The organization has been through two rounds of funding uncertainty, a leadership restructure above him, and a staff team that’s noticeably exhausted. Marcus finds himself between a rock and a hard place: sitting between a senior leadership team under significant pressure and a team of direct reports looking to him for something steadier than the sensible direction he’s known for giving. For some reason, the challenge he’s now facing feels hard to name.

He knows what he was trained to do. To manage performance. To hit deliverables. To solve problems and communicate up and down. But what his team needs from him now is different, and that widening gap is taking a real toll. He’s finding it harder to show up as the steady, grounded presence his team needs when he’s absorbing the same disruption they are, without any language for what that experience is, exactly. That absence of language is itself part of the problem. When you can’t name what’s happening to you, it’s harder to ask for what you need or recognize that what you’re carrying isn’t a personal shortcoming, but a structural one.

What Marcus is navigating isn’t unique to him. Across nonprofits and public agencies right now, people in roles exactly like his are absorbing pressure from above while steadying teams below. They are discovering that the leadership toolkit they were given wasn’t built for this. Most leadership development is valuable for preparing leaders to lead in relatively stable environments.

What happens when well-trained leaders lead in environments they were not adequately prepared to lead in?

What Traditional Leadership Training Gets Wrong

Most leadership development, whether formal training, graduate coursework, or on-the-job mentorship, has been built on a set of assumptions that made sense in more stable environments. Lead from a position of authority. Demonstrate technical mastery. Project confidence and certainty. Manage outcomes through structured systems and clear hierarchies.

Those assumptions produced capable, reliable managers in organizations where the primary challenge was - and is often - execution. But they haven’t served leaders as well in environments defined by continuous disruption. Sustained funding uncertainty, rapid workforce changes, federal and philanthropic budget volatility, and the accumulated weight of years of organizational stress have fundamentally changed what leadership demands. That’s a meaningful difference from the conditions most leaders were trained for, and it shows up in ways that are hard to ignore.

******

#### WHAT TO PRODUCE:
In the excerpt on leadership under disruption, how many rounds of funding uncertainty has Marcus's organization been through?

#### STORED DATA:

******

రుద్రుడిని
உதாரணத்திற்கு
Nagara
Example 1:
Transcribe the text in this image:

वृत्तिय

******

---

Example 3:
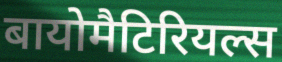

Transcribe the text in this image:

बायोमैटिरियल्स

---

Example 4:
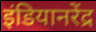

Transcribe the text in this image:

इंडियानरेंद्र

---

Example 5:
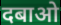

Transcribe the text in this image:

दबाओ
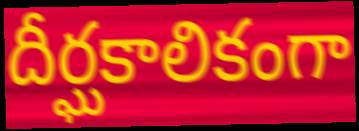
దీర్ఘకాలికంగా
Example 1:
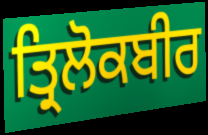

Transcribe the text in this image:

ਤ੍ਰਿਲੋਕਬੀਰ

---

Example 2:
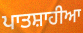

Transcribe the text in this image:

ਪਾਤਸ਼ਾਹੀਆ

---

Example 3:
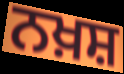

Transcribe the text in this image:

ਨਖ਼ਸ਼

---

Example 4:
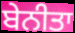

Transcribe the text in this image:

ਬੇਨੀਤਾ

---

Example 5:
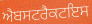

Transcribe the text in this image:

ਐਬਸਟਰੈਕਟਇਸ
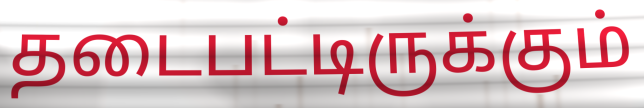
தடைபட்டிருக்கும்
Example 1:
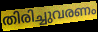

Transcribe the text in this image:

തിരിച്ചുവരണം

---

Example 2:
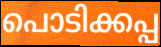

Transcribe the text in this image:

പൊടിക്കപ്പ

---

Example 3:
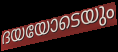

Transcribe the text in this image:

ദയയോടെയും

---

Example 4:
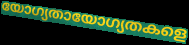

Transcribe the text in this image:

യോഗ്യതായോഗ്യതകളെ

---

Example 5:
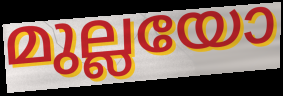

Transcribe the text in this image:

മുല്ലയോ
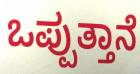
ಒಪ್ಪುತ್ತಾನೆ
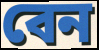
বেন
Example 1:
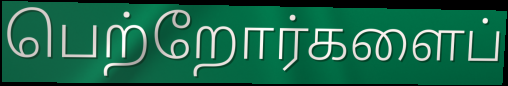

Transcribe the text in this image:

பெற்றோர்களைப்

******

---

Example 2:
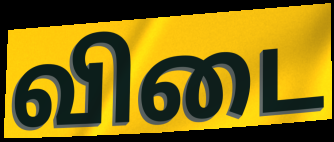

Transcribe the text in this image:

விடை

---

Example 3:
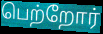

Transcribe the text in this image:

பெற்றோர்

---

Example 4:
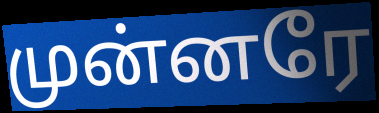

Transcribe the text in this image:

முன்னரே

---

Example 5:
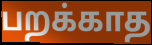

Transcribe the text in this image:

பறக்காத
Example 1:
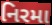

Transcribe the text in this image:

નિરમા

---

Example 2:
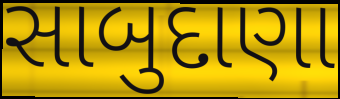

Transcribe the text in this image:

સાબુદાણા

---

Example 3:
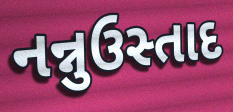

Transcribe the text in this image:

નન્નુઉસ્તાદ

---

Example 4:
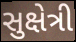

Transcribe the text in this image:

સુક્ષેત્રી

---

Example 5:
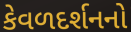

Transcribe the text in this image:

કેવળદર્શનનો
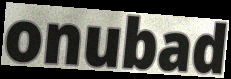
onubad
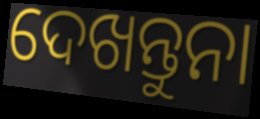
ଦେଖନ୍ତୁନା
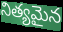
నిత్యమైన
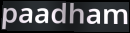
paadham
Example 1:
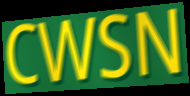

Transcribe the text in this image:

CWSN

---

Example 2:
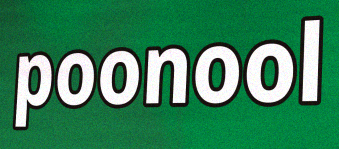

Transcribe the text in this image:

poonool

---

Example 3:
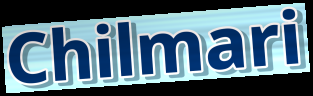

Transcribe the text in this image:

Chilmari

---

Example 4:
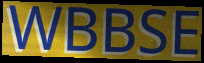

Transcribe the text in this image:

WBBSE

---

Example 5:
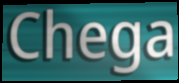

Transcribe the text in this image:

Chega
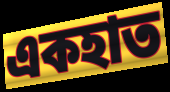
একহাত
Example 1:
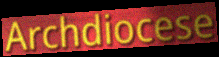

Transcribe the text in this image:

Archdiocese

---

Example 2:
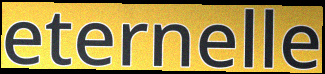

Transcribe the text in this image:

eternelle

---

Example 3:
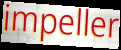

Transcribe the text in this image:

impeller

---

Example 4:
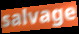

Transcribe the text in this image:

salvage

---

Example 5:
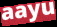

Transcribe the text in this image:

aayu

******

#### THE COMPLETED TASK:
Two rounds.